* Check your understanding
1 - Turn the paragraph of the Claes Oldenburg text that begins "Born in Stockholm" into a short list that keeps its main facts.
2 - Using the Claes Oldenburg text, decide whether each statement agrees with it. Answer yes or no and quote the words that settle it.
(a) Oldenburg studied at the Art Institute of Chicago from 1950 to 1954.
(b) Oldenburg moved to New York in 1962.
(c) Green Gallery hosted three solo exhibitions of Oldenburg's work between 1960 and 1962.

Born in Stockholm, Claes Oldenburg moved to Chicago with his family in 1936, where he studied at the Art Institute of Chicago from 1950 to 1954. He relocated to New York in 1956, where he became a key figure in performance art and Happenings. Between 1960 and 1962, Green Gallery, New York, hosted numerous shows of Oldenburg’s work, including two solo exhibitions, four group exhibitions, and multiple Happenings/performances.
In a September 1962 review of a Wayne Thiebaud show, Donald Judd wrote that Oldenburg: “has done something artistically new, as Max Kozloff in Art International says he and the others have not, makes his cakes and pies and other foods and articles actual objects, which is different epistemologically from illustration.”1 Oldenburg and Judd met around 1965, when Oldenburg was living in the same apartment building as their mutual friend the artist Yayoi Kusama.

(Records contained in a dataset)
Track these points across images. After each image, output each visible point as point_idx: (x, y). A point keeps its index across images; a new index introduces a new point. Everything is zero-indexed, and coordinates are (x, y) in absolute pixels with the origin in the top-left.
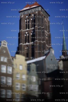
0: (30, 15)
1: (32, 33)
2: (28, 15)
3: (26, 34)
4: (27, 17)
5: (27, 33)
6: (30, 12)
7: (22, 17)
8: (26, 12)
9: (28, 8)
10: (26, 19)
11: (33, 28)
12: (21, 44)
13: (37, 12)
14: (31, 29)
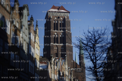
0: (59, 17)
2: (57, 17)
3: (55, 35)
4: (56, 18)
5: (56, 34)
6: (59, 14)
7: (51, 17)
8: (55, 14)
9: (56, 10)
10: (55, 21)
11: (62, 31)
12: (52, 43)
13: (66, 17)
14: (60, 31)
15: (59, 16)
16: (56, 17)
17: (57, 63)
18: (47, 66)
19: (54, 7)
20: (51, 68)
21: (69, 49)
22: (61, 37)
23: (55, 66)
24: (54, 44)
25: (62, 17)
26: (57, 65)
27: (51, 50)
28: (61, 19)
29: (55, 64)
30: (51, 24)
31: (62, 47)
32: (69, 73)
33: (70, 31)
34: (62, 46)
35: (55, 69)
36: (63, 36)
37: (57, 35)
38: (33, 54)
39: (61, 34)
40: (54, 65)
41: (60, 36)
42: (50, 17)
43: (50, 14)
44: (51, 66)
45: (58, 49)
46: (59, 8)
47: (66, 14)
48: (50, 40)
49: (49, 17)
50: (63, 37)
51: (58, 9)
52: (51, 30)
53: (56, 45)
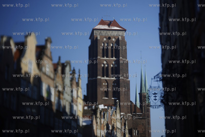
0: (109, 38)
1: (112, 64)
3: (104, 64)
4: (105, 39)
5: (105, 62)
7: (99, 38)
8: (104, 33)
9: (106, 27)
10: (103, 43)
11: (114, 58)
12: (99, 77)
13: (120, 38)
14: (111, 59)
15: (110, 35)
16: (106, 37)
17: (104, 114)
18: (92, 121)
19: (102, 23)
20: (97, 123)
21: (125, 86)
22: (112, 68)
23: (102, 119)
24: (103, 78)
25: (115, 38)
26: (104, 118)
27: (98, 86)
28: (114, 40)
29: (102, 117)
30: (98, 48)
31: (114, 82)
32: (121, 124)
33: (126, 58)
34: (115, 80)
35: (102, 122)
36: (116, 66)
37: (107, 64)
38: (75, 111)
39: (113, 63)
40: (100, 118)
41: (112, 66)
42: (97, 38)
43: (97, 32)
44: (96, 120)
45: (108, 85)
46: (111, 22)
47: (120, 33)
48: (97, 73)
49: (95, 37)
50: (116, 68)
51: (109, 25)
52: (99, 57)
53: (106, 80)
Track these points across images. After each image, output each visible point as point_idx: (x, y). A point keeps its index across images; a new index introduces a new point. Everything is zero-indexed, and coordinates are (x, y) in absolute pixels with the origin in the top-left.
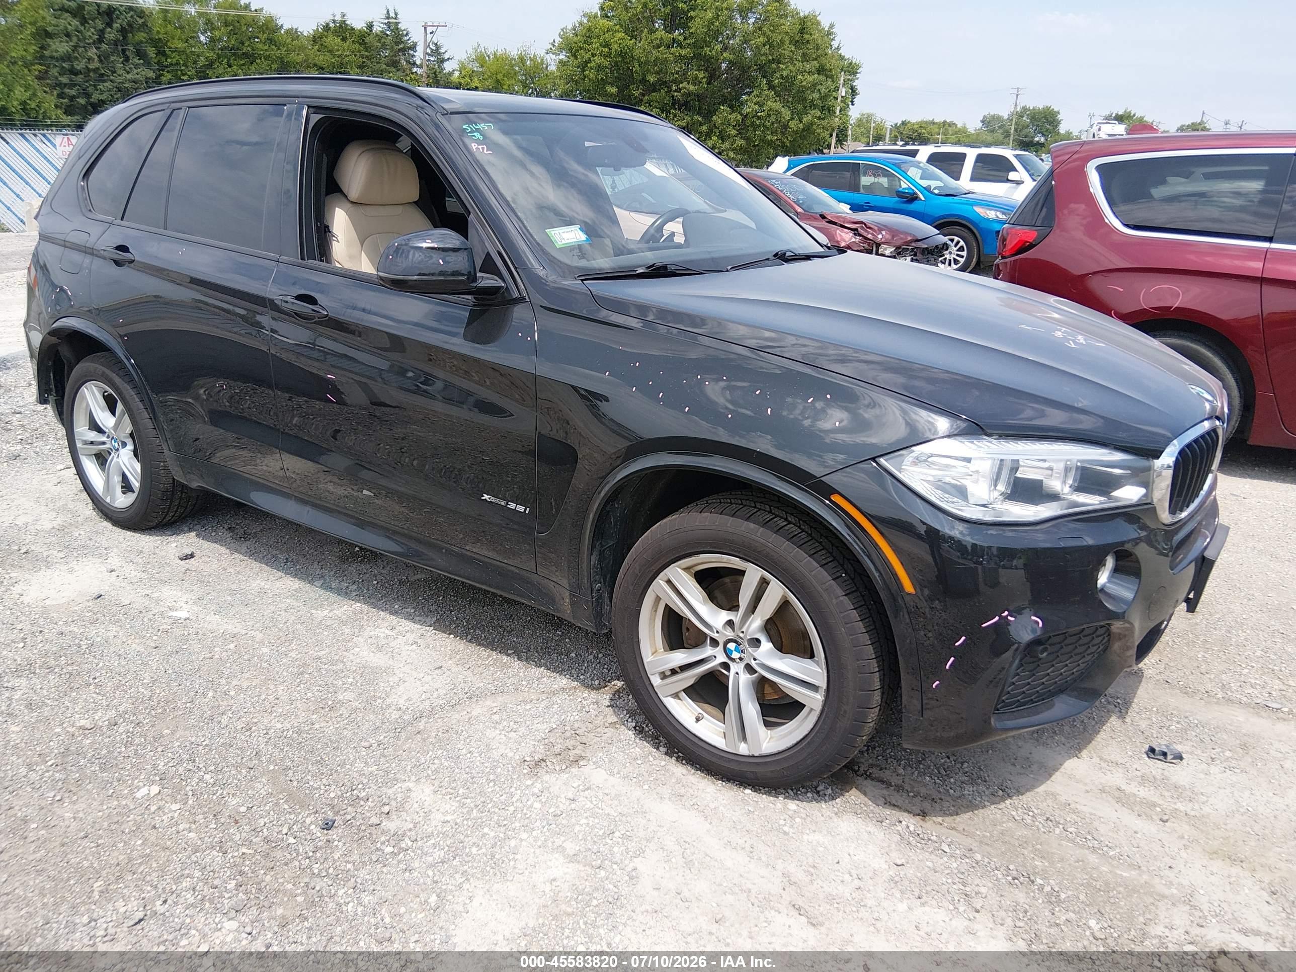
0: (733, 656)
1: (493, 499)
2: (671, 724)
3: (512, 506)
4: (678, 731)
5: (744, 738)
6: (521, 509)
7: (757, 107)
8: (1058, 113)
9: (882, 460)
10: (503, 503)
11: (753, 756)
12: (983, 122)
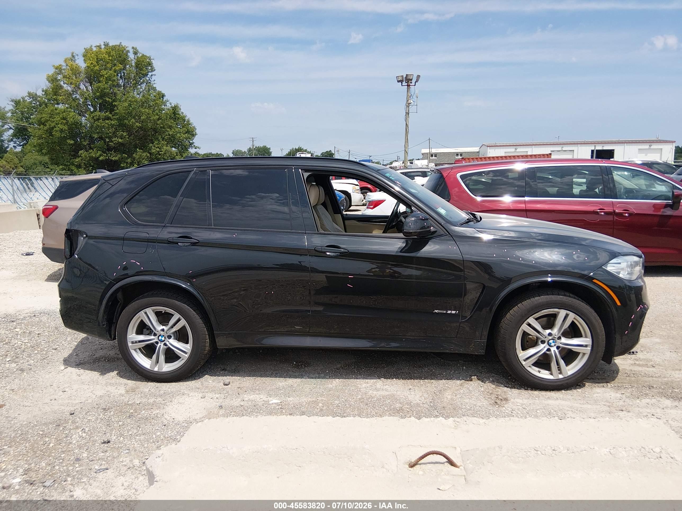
0: (552, 345)
1: (440, 311)
2: (531, 376)
3: (449, 312)
4: (535, 378)
5: (561, 373)
6: (454, 312)
7: (158, 149)
8: (270, 148)
9: (603, 267)
10: (445, 312)
11: (565, 377)
12: (233, 153)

* Solution set
1 -
- Born in Stockholm; moved to Chicago with his family in 1936.
- Studied at the Art Institute of Chicago, 1950–1954.
- Moved to New York in 1956 and became a key figure in performance art and Happenings.
- From 1960 to 1962, Green Gallery, New York, showed his work many times: two solo exhibitions, four group exhibitions, and several Happenings/performances.

2 -
(a) Yes: "he studied at the Art Institute of Chicago from 1950 to 1954."
(b) No: "He relocated to New York in 1956."
(c) No: "including two solo exhibitions, four group exhibitions, and multiple Happenings/performances."